Now - for a very limited season - American tenor Charles Castronovo is living in both worlds simultaneously. During April, he is starring at the Royal Opera House and also performing a set of Neapolitan classics at the King's Head. It's not quite Phil Collins at both Live Aid gigs, but it's impressive all the same!

Backed by a wonderfully understated band comprising percussion, double bass, guitar and a very Italian-sounding accordion and mandolin, Charles Castronovo looks like the lost Corleone brother between Fredo and Michael. Though singing these old standards (the most recently written predates the Beatles by ten years) in the original tongue, Mr Castronovo does favour us with a short account of each song's subject matter - almost always involving a lovelorn suitor tempting his Catherina, Carmella or Maria down from her balcony. What we lose in the language we gain in the passion and the connection through the generations stretching back centuries. It's a connection Mr Castronovo feels and, like all the best performers, he uses his art to make us feel it too.

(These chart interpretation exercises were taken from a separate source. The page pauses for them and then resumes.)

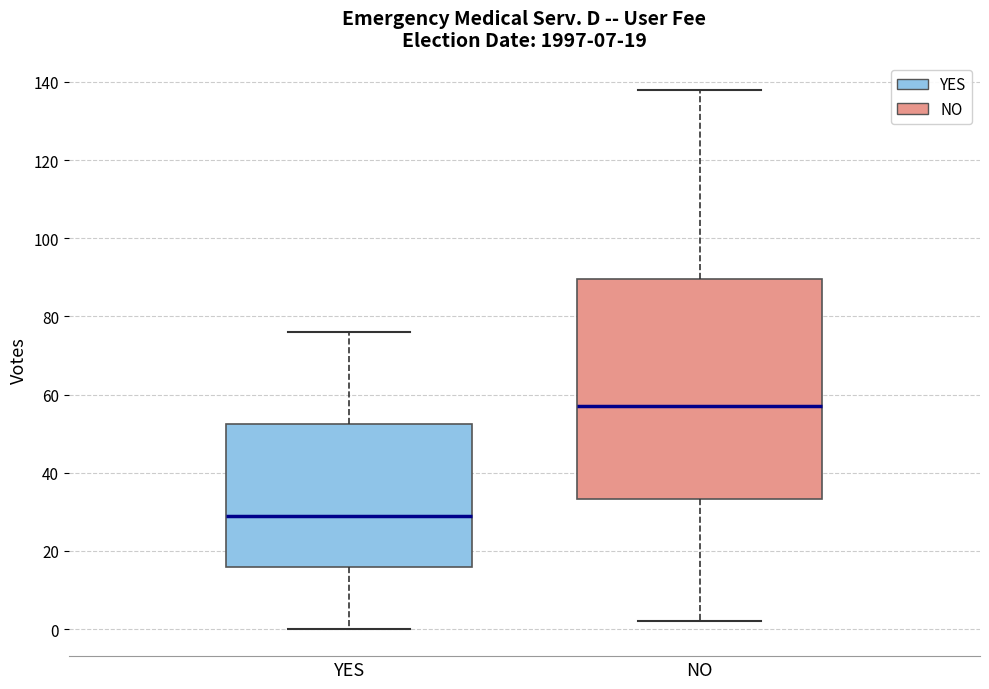

Which box is the tallest, from its lower edge to its upper edge?

NO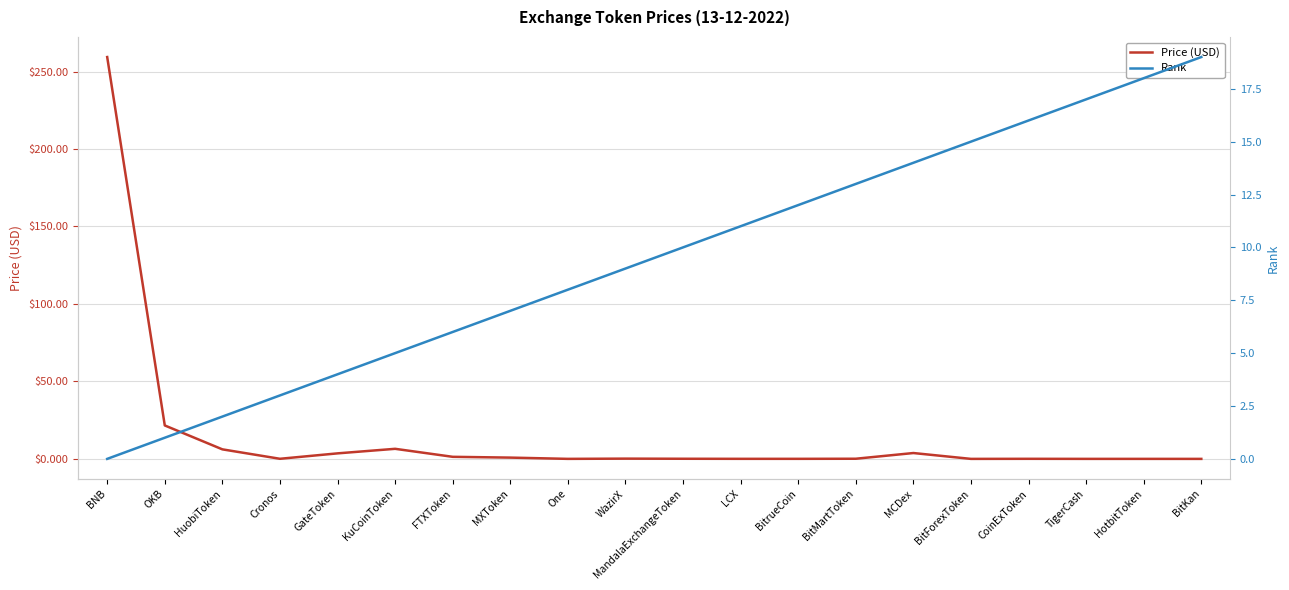

What is the difference between the second highest and second lowest values in the Price (USD) series?

21.6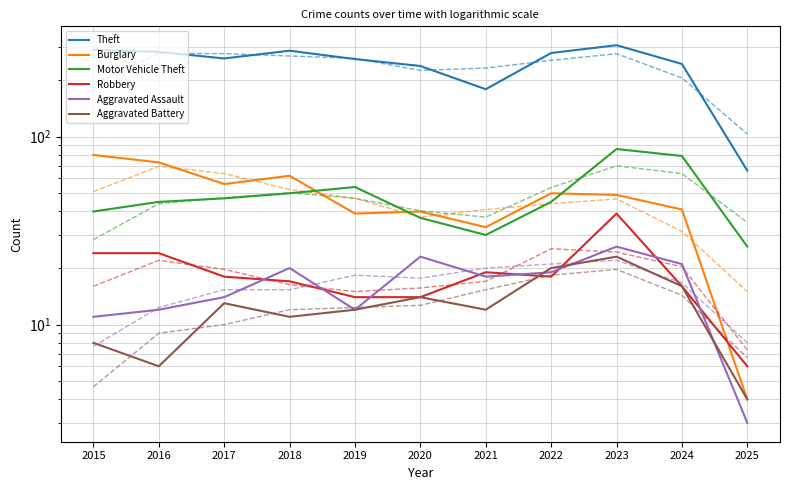

List the series in order of their peak value, lowest first.

Aggravated Battery, Aggravated Assault, Robbery, Burglary, Motor Vehicle Theft, Theft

Though I was sometimes reminded of the wedding scene in The Godfather and sometimes (I'm afraid to admit) of Tom and Jerry's lovingly rendered forays into classical music, these melodic old songs reminded me most of Naples itself. The tunes, the voice, the instruments and the atmosphere so created took me back twenty-five years to bars festooned with photos of Sophia Loren and Diego Maradona, to the volcano brooding in the East and the sea glinting in the West, to the girls with their black-eyed glances of curiosity and the boys with their rather less alluring and more menacing stares. The South is Italy at its most Italian, and Naples is the South at its most South - unless you count Sicily. These songs returned me to my favourite place on Earth - they may do the same for you.

Charles Castronovo is at The King's Head at 7.15pm on 8, 14 and 29 April.